ACTIVITY.
Exactly as written and without the pictures, output the entries below.
== PROVIDED RECORDS
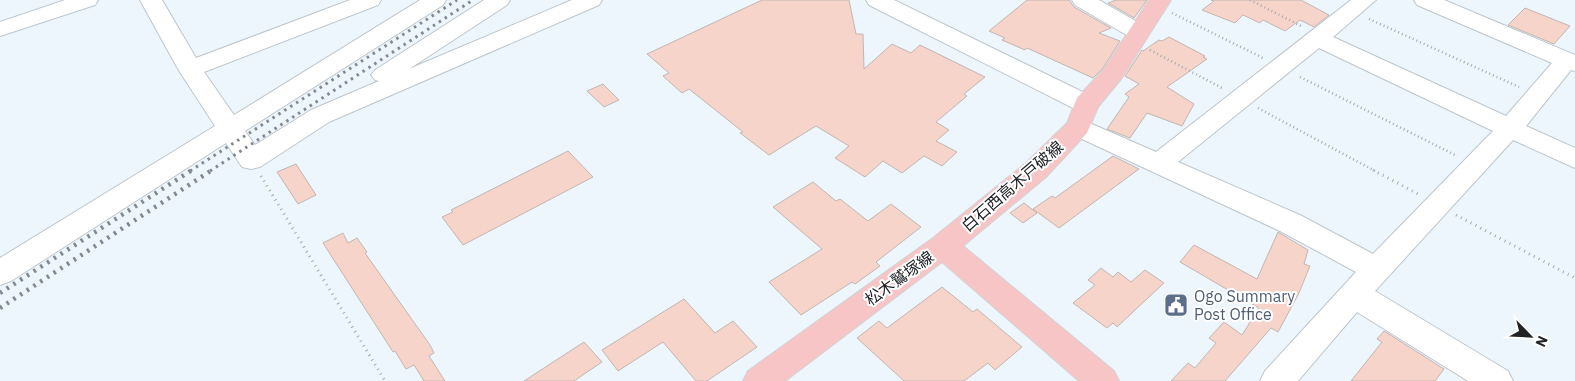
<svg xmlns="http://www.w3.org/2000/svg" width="1575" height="381" font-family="'IBM Plex Sans','Noto Sans JP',sans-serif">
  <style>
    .building { fill: #f6d4c9; stroke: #c2b6b3 }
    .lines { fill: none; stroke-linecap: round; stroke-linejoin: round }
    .minor-casing { stroke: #bdc6cd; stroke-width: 2 }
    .major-casing { stroke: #d2d3d4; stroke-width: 2 }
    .path-far1 { stroke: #a4aab0; stroke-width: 2.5; stroke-dasharray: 1 3; stroke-linecap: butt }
    .path { stroke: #a4aab0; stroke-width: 3; stroke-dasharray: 1 4.5; stroke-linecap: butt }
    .minor { fill: #fff; fill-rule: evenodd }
    .major { fill: #f8c5c7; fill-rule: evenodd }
    .rail-far1 { stroke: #84898f; stroke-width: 3; stroke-dasharray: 2.5 4.5; stroke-linecap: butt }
    .rail { stroke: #84898f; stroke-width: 4.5; stroke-dasharray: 2.5 5.5; stroke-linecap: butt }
    .labels { text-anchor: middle; stroke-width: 4; stroke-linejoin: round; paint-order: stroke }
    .street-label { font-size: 16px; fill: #202326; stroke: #fff }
    .service-label { font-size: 16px; fill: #4e5e75; stroke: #fff; text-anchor: start }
  </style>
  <rect width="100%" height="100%" fill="#edf5fd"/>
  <g class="building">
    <polygon points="762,0 849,0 856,34 863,34 864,69 892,44 911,53 920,45 985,77 964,94 967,96 936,122 949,130 936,141 957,152 942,166 924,156 902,173 883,161 865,177 835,158 849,146 816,126 769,155 740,133 743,132 689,89 682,93 663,76 669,73 647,54"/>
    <polygon points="1027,0 1069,0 1074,7 1111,28 1099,33 1120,41 1103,68 1093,78 1027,48 1025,50 1002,40 1005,38 989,31"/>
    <polygon points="1116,0 1147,0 1134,18 1108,3"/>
    <polygon points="1211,0 1301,0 1329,15 1314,27 1300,20 1285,31 1263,20 1260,23 1243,15 1235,23 1202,10 1214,1"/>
    <polygon points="1525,8 1570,26 1554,44 1508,25"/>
    <polygon points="1169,37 1205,56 1203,57 1207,59 1167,87 1194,104 1182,126 1147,113 1130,138 1107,129 1129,97 1125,94 1139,84 1125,76 1142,50 1143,51 1159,40 1162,41"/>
    <polygon points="603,84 619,100 604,107 587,91"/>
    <polygon points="568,151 593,177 463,245 442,217 453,212 451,210"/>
    <polygon points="1113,156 1139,169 1059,228 1033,209 1052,196 1055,198"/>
    <polygon points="296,164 316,195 298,204 277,172"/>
    <polygon points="813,182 836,201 840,199 868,221 891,204 921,227 876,262 880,266 855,284 852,282 801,315 769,282 822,249 773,207"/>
    <polygon points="1024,203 1037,213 1023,223 1010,213"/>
    <polygon points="1278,232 1308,250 1304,264 1310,266 1298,295 1278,332 1271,328 1225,381 1171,381 1188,363 1195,368 1216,343 1209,338 1224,322 1242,335 1259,308 1180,262 1194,245 1257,279"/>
    <polygon points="343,233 348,243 357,238 367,252 365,253 430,345 434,353 429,356 445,381 424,381 414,365 406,369 395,351 393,352 323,243"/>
    <polygon points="1101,268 1113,277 1118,272 1131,282 1145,270 1164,283 1117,327 1113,323 1107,328 1073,303 1095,285 1088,280"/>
    <polygon points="942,287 973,312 977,309 1022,347 995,370 988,363 964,381 904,381 857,338 879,321 887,328"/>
    <polygon points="684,299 715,333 733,321 757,347 707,381 696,381 663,342 618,371 602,350"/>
    <polygon points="1384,331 1444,369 1435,381 1351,381 1382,342 1377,339"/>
    <polygon points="584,342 602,362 574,381 524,381"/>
  </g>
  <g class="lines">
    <g class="minor-casing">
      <g id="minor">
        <polygon points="65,0 98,0 95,5 0,36 0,22"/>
        <polygon points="140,0 162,0 196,58 350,0 381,0 378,5 204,72 234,115 420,0 446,0 443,5 245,131 255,145 311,110 379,81 375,80 371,75 375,70 484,0 510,0 507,5 409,69 572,0 602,0 599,5 329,122 260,167 251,169 242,167 226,143 11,281 0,285 0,258 215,126 178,69"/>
        <polygon points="866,0 894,0 1095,98 1098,104 1095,110 1086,112 1077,110 869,5"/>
        <polygon points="1072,0 1099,0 1146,27 1149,32 1146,37 1138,39 1130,37 1075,5"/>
        <path d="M1351 0H1376L1333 37 1506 116 1552 63 1417 5 1414 0H1444L1575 55V71L1571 70 1526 126 1575 148V168L1513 140 1375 291 1508 371 1513 381H1468L1357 312 1298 381H1260L1265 371 1356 272 1280 231 1069 133 1065 127 1069 121 1078 118 1156 152ZM1319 48 1493 131 1373 254 1300 215 1178 162Z"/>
      </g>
    </g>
    <g class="major-casing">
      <polygon id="major" points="1149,0 1171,0 1121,79 1098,107 1087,133 1046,177 963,246 1114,371 1119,381 1079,381 942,262 785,381 743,381 748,371 933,238 1026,163 1067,123 1077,98 1104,69"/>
    </g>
    <g class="path-far1">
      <polyline points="1250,0 1301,26"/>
      <polyline points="1172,13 1263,58"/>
      <polyline points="1369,19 1519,87"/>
      <polyline points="1150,50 1222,88"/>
      <polyline points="1300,77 1457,156"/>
      <polyline points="1258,108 1375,171"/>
    </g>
    <g class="path">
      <polyline points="1373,170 1418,194"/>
      <polyline points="261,176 385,381"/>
      <polyline points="1456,215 1575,278"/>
    </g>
    <use href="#minor" class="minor"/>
    <use href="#major" class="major"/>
    <g class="rail-far1">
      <polyline points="190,171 457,0"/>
      <polyline points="210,171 473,0"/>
    </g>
    <g class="rail">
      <polyline points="0,293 192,170"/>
      <polyline points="0,308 212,170"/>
    </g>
  </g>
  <defs>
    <g id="civic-square" transform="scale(1.25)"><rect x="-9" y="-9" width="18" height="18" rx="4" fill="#5c6f8a" stroke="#fff"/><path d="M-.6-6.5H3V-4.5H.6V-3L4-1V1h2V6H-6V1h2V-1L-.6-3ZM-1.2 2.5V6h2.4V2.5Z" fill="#fff"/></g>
  </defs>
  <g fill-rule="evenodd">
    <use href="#civic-square" x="1176" y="305"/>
  </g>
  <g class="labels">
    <g class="street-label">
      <text transform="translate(1012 186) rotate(-41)" y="6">白石西高木戸破線</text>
      <text transform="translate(899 278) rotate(-36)" y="6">松木鷲塚線</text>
    </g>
    <g class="service-label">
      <text x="1194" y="302">Ogo Summary<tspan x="1194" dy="18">Post Office</tspan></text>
    </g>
  </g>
  <g transform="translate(1530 336) rotate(114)" stroke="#ffffff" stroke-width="4" paint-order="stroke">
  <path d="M0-4L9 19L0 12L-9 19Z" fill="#202326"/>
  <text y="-8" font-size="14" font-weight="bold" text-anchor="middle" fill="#202326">N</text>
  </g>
</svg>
====
COMPLETED TASK.
<svg xmlns="http://www.w3.org/2000/svg" width="1575" height="381" font-family="'IBM Plex Sans','Noto Sans JP',sans-serif">
  <style>
    .building { fill: #f6d4c9; stroke: #c2b6b3 }
    .lines { fill: none; stroke-linecap: round; stroke-linejoin: round }
    .minor-casing { stroke: #bdc6cd; stroke-width: 2 }
    .major-casing { stroke: #d2d3d4; stroke-width: 2 }
    .path-far1 { stroke: #a4aab0; stroke-width: 2.5; stroke-dasharray: 1 3; stroke-linecap: butt }
    .path { stroke: #a4aab0; stroke-width: 3; stroke-dasharray: 1 4.5; stroke-linecap: butt }
    .minor { fill: #fff; fill-rule: evenodd }
    .major { fill: #f8c5c7; fill-rule: evenodd }
    .rail-far1 { stroke: #84898f; stroke-width: 3; stroke-dasharray: 2.5 4.5; stroke-linecap: butt }
    .rail { stroke: #84898f; stroke-width: 4.5; stroke-dasharray: 2.5 5.5; stroke-linecap: butt }
    .labels { text-anchor: middle; stroke-width: 4; stroke-linejoin: round; paint-order: stroke }
    .street-label { font-size: 16px; fill: #202326; stroke: #fff }
    .service-label { font-size: 16px; fill: #4e5e75; stroke: #fff; text-anchor: start }
  </style>
  <rect width="100%" height="100%" fill="#edf5fd"/>
  <g class="building">
    <polygon points="762,0 849,0 856,34 863,34 864,69 892,44 911,53 920,45 985,77 964,94 967,96 936,122 949,130 936,141 957,152 942,166 924,156 902,173 883,161 865,177 835,158 849,146 816,126 769,155 740,133 743,132 689,89 682,93 663,76 669,73 647,54"/>
    <polygon points="1027,0 1069,0 1074,7 1111,28 1099,33 1120,41 1103,68 1093,78 1027,48 1025,50 1002,40 1005,38 989,31"/>
    <polygon points="1116,0 1147,0 1134,18 1108,3"/>
    <polygon points="1211,0 1301,0 1329,15 1314,27 1300,20 1285,31 1263,20 1260,23 1243,15 1235,23 1202,10 1214,1"/>
    <polygon points="1525,8 1570,26 1554,44 1508,25"/>
    <polygon points="1169,37 1205,56 1203,57 1207,59 1167,87 1194,104 1182,126 1147,113 1130,138 1107,129 1129,97 1125,94 1139,84 1125,76 1142,50 1143,51 1159,40 1162,41"/>
    <polygon points="603,84 619,100 604,107 587,91"/>
    <polygon points="568,151 593,177 463,245 442,217 453,212 451,210"/>
    <polygon points="1113,156 1139,169 1059,228 1033,209 1052,196 1055,198"/>
    <polygon points="296,164 316,195 298,204 277,172"/>
    <polygon points="813,182 836,201 840,199 868,221 891,204 921,227 876,262 880,266 855,284 852,282 801,315 769,282 822,249 773,207"/>
    <polygon points="1024,203 1037,213 1023,223 1010,213"/>
    <polygon points="1278,232 1308,250 1304,264 1310,266 1298,295 1278,332 1271,328 1225,381 1171,381 1188,363 1195,368 1216,343 1209,338 1224,322 1242,335 1259,308 1180,262 1194,245 1257,279"/>
    <polygon points="343,233 348,243 357,238 367,252 365,253 430,345 434,353 429,356 445,381 424,381 414,365 406,369 395,351 393,352 323,243"/>
    <polygon points="1101,268 1113,277 1118,272 1131,282 1145,270 1164,283 1117,327 1113,323 1107,328 1073,303 1095,285 1088,280"/>
    <polygon points="942,287 973,312 977,309 1022,347 995,370 988,363 964,381 904,381 857,338 879,321 887,328"/>
    <polygon points="684,299 715,333 733,321 757,347 707,381 696,381 663,342 618,371 602,350"/>
    <polygon points="1384,331 1444,369 1435,381 1351,381 1382,342 1377,339"/>
    <polygon points="584,342 602,362 574,381 524,381"/>
  </g>
  <g class="lines">
    <g class="minor-casing">
      <g id="minor">
        <polygon points="65,0 98,0 95,5 0,36 0,22"/>
        <polygon points="140,0 162,0 196,58 350,0 381,0 378,5 204,72 234,115 420,0 446,0 443,5 245,131 255,145 311,110 379,81 375,80 371,75 375,70 484,0 510,0 507,5 409,69 572,0 602,0 599,5 329,122 260,167 251,169 242,167 226,143 11,281 0,285 0,258 215,126 178,69"/>
        <polygon points="866,0 894,0 1095,98 1098,104 1095,110 1086,112 1077,110 869,5"/>
        <polygon points="1072,0 1099,0 1146,27 1149,32 1146,37 1138,39 1130,37 1075,5"/>
        <path d="M1351 0H1376L1333 37 1506 116 1552 63 1417 5 1414 0H1444L1575 55V71L1571 70 1526 126 1575 148V168L1513 140 1375 291 1508 371 1513 381H1468L1357 312 1298 381H1260L1265 371 1356 272 1280 231 1069 133 1065 127 1069 121 1078 118 1156 152ZM1319 48 1493 131 1373 254 1300 215 1178 162Z"/>
      </g>
    </g>
    <g class="major-casing">
      <polygon id="major" points="1149,0 1171,0 1121,79 1098,107 1087,133 1046,177 963,246 1114,371 1119,381 1079,381 942,262 785,381 743,381 748,371 933,238 1026,163 1067,123 1077,98 1104,69"/>
    </g>
    <g class="path-far1">
      <polyline points="1250,0 1301,26"/>
      <polyline points="1172,13 1263,58"/>
      <polyline points="1369,19 1519,87"/>
      <polyline points="1150,50 1222,88"/>
      <polyline points="1300,77 1457,156"/>
      <polyline points="1258,108 1375,171"/>
    </g>
    <g class="path">
      <polyline points="1373,170 1418,194"/>
      <polyline points="261,176 385,381"/>
      <polyline points="1456,215 1575,278"/>
    </g>
    <use href="#minor" class="minor"/>
    <use href="#major" class="major"/>
    <g class="rail-far1">
      <polyline points="190,171 457,0"/>
      <polyline points="210,171 473,0"/>
    </g>
    <g class="rail">
      <polyline points="0,293 192,170"/>
      <polyline points="0,308 212,170"/>
    </g>
  </g>
  <defs>
    <g id="civic-square" transform="scale(1.25)"><rect x="-9" y="-9" width="18" height="18" rx="4" fill="#5c6f8a" stroke="#fff"/><path d="M-.6-6.5H3V-4.5H.6V-3L4-1V1h2V6H-6V1h2V-1L-.6-3ZM-1.2 2.5V6h2.4V2.5Z" fill="#fff"/></g>
  </defs>
  <g fill-rule="evenodd">
    <use href="#civic-square" x="1176" y="305"/>
  </g>
  <g class="labels">
    <g class="street-label">
      <text transform="translate(1012 186) rotate(-41)" y="6">白石西高木戸破線</text>
      <text transform="translate(899 278) rotate(-36)" y="6">松木鷲塚線</text>
    </g>
    <g class="service-label">
      <text x="1194" y="302">Ogo Summary<tspan x="1194" dy="18">Post Office</tspan></text>
    </g>
  </g>
  <g transform="translate(1530 336) rotate(114)" stroke="#ffffff" stroke-width="4" paint-order="stroke">
  <path d="M0-4L9 19L0 12L-9 19Z" fill="#202326"/>
  <text y="-8" font-size="14" font-weight="bold" text-anchor="middle" fill="#202326">N</text>
  </g>
</svg>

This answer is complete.